Workspace of the Week - Unilever Office Headquarters, Hamburg
The relocation of Unilever's DACH Headquarters within Hamburg functions as a pilot for new ways of working and has ignited a cultural change within the FMCG organization.

In summer 2020, global consumer goods manufacturer Unilever moved from its iconic site back to the city centre in Hamburg, Germany. The DACH headquarters is setting new standards in office design as Unilever is introducing what few companies have dared to do. A reduction of screen workstations to 30% while simultaneously increasing agile workstations, meeting rooms and collaboration places.

More than 60 employees volunteered to work on the project in various workstreams and designed their own working environments with the support in Layout & Design from Hamburg-based planning specialist for office environments, Joppich & Rieckhoff. and Berlin-based organizational development agency TheDive.

In only one year – from the beginning of the project to relocation – the project team developed the concept for the new building in a co-creational process using various methods of agile collaboration and self-organization. Workstreams, both cross-functional and cross-hierarchical, dealt with important subjects from food, mobility, meeting culture and office design and experienced on the way what New Work means. In successive workshops, the volunteers experimented with floor space layouts and user-oriented zoning. Work scenarios and workplaces were created, tested, reshaped and developed further.

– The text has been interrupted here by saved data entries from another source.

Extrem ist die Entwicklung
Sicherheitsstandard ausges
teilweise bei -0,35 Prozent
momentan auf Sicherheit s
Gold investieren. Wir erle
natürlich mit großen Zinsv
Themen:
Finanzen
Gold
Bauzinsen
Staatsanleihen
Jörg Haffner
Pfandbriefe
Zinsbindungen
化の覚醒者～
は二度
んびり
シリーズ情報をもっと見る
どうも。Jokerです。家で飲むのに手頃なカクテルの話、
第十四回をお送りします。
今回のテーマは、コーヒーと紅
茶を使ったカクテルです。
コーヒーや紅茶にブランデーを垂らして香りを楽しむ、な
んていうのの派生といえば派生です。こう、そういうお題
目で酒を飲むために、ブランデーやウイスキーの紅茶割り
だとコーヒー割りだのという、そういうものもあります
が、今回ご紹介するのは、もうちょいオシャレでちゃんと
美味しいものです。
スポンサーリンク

During the workshop phase, the teams actively tested different furniture and found product inspirations for their new office. Collectively, mood boards were created, and votes taken on materials such as flooring, fabrics and finishing. In an iterative process, the concepts developed were repeatedly reviewed with the entire workforce.

The workstreams concepted their new working environment completely self-organized and with full decision-making responsibility; the “culture” workstream piloted in parallel what “new work” in Unilever should look like in the future.

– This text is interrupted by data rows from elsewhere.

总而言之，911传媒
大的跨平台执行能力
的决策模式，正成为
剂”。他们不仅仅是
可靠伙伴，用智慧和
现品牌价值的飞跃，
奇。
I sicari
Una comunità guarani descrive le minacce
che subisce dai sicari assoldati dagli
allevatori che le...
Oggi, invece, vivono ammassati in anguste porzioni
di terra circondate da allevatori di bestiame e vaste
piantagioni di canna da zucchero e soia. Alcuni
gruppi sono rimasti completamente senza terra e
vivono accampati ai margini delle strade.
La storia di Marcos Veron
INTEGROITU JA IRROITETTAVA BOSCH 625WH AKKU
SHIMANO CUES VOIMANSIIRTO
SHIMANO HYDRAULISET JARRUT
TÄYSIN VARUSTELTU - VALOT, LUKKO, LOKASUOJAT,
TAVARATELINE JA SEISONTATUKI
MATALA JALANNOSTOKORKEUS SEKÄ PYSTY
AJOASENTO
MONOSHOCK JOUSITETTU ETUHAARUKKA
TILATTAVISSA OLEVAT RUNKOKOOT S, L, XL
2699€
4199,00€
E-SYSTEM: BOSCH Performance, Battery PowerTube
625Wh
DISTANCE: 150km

As a result, an innovative, multifunctional ecosystem has been created, which puts the user at the heart. Eight floors offer the greatest possible flexibility and individual use of space. Adaptability in concept and space is key. Meeting rooms can easily be rearranged ad-hoc. A balance between individual and group workplaces, places of retreat and social spaces enable future-oriented opportunities for collaboration in a variety of activity-based working scenarios.

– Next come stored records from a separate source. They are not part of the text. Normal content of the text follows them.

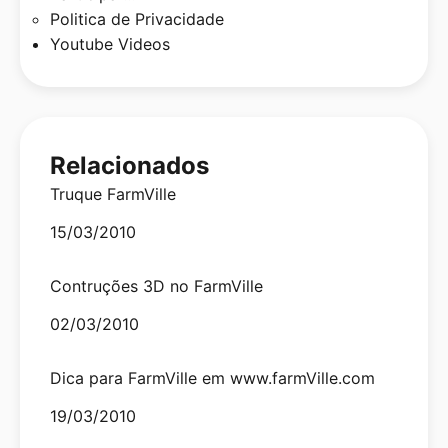
Politica de Privacidade
Youtube Videos
Relacionados
Truque FarmVille
Date
15/03/2010
Contruções 3D no FarmVille
Date
02/03/2010
Dica para FarmVille em www.farmVille.com
Date
19/03/2010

Sustainability is also of great importance in the office – not only in efficient space usage but also in choice of materials, the concept of biophilic design and the operation of the building. Focus on plant-based options in the internal café, reducing waste as well as the multiplied subsidy for public transport for all employees are initiatives to decrease the carbon footprint of the workforce significantly.

Hybrid working will become the rule. Working from home will remain a great opportunity for many of Unilever’s employees. But the creative value of face-to-face exchanges between teammates cannot be replaced. Interactive meeting rooms, collaboration spaces and innovation labs will therefore be increasingly needed in the future.

With its human-centred design approach and needs-oriented zoning, the headquarters provides a diverse work environment, which will contribute to the already started cultural change.